Speed & throughput

Optimization

Reduce capture, transfer, processing, and delivery delays by checking the whole path from camera to output.

Optimization

Every capture passes through several stages before the result is ready: files are transferred from the cameras or nodes, datasets are prepared, processing tasks run, outputs are rendered, and the result is written for review or delivery. Optimize the slowest stage instead of changing several settings at once.

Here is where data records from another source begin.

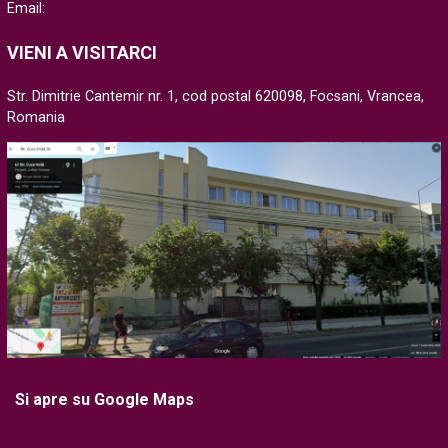
Email:
VIENI A VISITARCI
Str. Dimitrie Cantemir nr. 1, cod postal 620098, Focsani, Vrancea,
Romania
Si apre su Google Maps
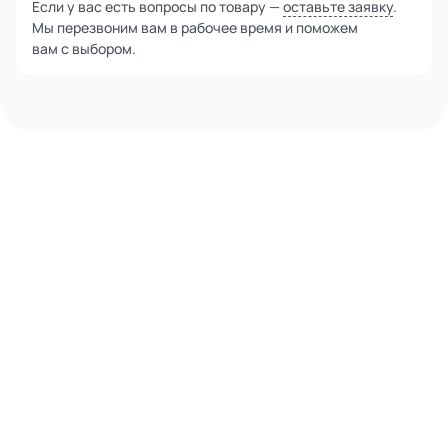
Если у вас есть вопросы по товару —
оставьте заявку
.
Мы перезвоним вам в рабочее время и поможем
вам с выбором.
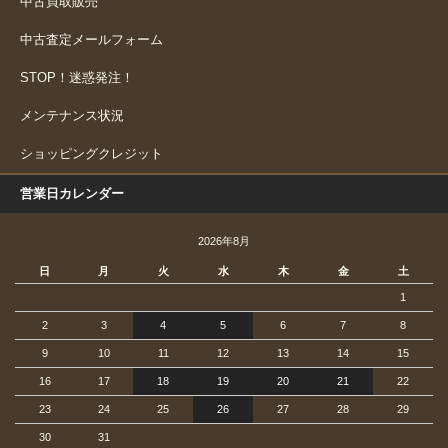
中古買取販売
中古査定メールフォーム
STOP！迷惑発注！
メンテナンス状況
ショッピングクレジット
営業日カレンダー
2026年8月
日
月
火
水
木
金
土
1
2
3
4
5
6
7
8
9
10
11
12
13
14
15
16
17
18
19
20
21
22
23
24
25
26
27
28
29
30
31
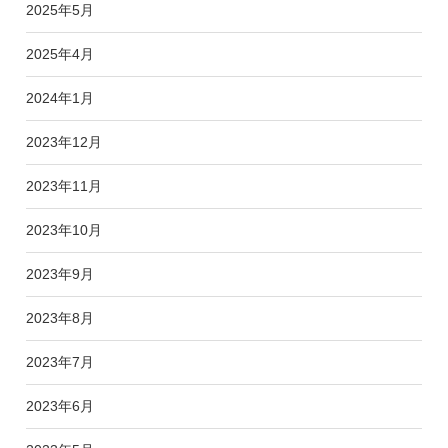
2025年5月
2025年4月
2024年1月
2023年12月
2023年11月
2023年10月
2023年9月
2023年8月
2023年7月
2023年6月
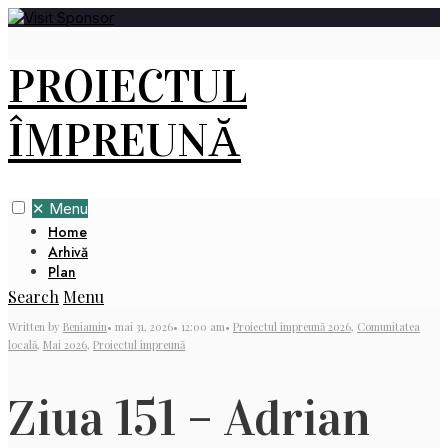
PROIECTUL
ÎMPREUNĂ
✕
Menu
Home
Arhivă
Plan
Search
Menu
Written by
Beniamin
•
mai 31, 2026
•
12:00 am
•
Proiectul împreună 2026
,
Comunitatea
locală
,
Mai 2026
,
Proiectul împreună
Ziua 151 – Adrian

1. Direct camera and USB hub architecture

For a rig with several cameras connected to one Windows computer:

Hardware

  • Use a fast computer with a modern multi-core processor and a fast local SSD.
  • Connect the computer to a high-quality USB-C or USB 3 controller or hub.
  • Avoid chaining USB hubs. Keep the topology simple and distribute cameras across independent controllers when the rig is large.
  • Use short, reliable USB cables and test every hub port under a real capture load.
  • Keep the active working directory on a local SSD. Do not place it inside OneDrive, Google Drive, or another cloud-sync folder.

Camera and output settings

  • Use the smallest camera resolution that meets the final output requirement. Larger files increase transfer time, storage use, processing time, and output time.
  • Configure only the processing tasks and output formats that the event actually needs. Disable unnecessary renders, previews, or delivery outputs while testing throughput.
  • Start with a moderate output quality and a fast codec preset, then increase quality only when the visual result requires it.
  • Test the complete path with a representative dataset. A small single-camera test does not reveal the transfer and processing limits of a full rig.

2. Raspberry Pi architecture

Raspberry Pi camera nodes can distribute capture and transfer work across the network. This can improve triggering and throughput, especially when a Windows computer would otherwise handle too many camera connections through USB.

  • Use a Gigabit Ethernet switch for the nodes and the Camera Server computer.
  • Avoid daisy-chaining switches. Use a simple star topology where possible.
  • Confirm that the computer and each node negotiate a 1000 Mbps link, not 100 Mbps.
  • Use reliable Ethernet cables and dedicated network infrastructure for the rig instead of sharing a congested event or office network.
  • Add nodes when the measured transfer or capture workload requires it. More nodes also mean more power, cabling, and network dependencies, so test the complete system after each change.
  • For RAW or high-resolution workflows, expect file transfer and storage to become the limiting stages even when triggering remains responsive.

3. Find the slow stage

Measure the same representative capture several times and identify where the delay appears:

  1. Capture and transfer: cameras or nodes take too long to finish sending files.
  2. Dataset preparation: files arrive, but analysis or organization is slow.
  3. Processing: an enabled process task consumes most of the time.
  4. Rendering and output: resizing, codec work, watermarking, or other output tasks are slow.
  5. Storage or delivery: the destination drive, network, or backup path has low throughput.

Watch CPU, memory, GPU, disk activity, disk throughput, and network throughput while the job runs. High disk activity with very low throughput points to a storage bottleneck, not necessarily a CPU problem. Check Known issues for the SSD write-bottleneck symptoms.

Change one variable at a time, record the result, and keep the settings that improve the full event workflow rather than only one isolated stage. Always run a complete multi-camera test before relying on a faster configuration at an event.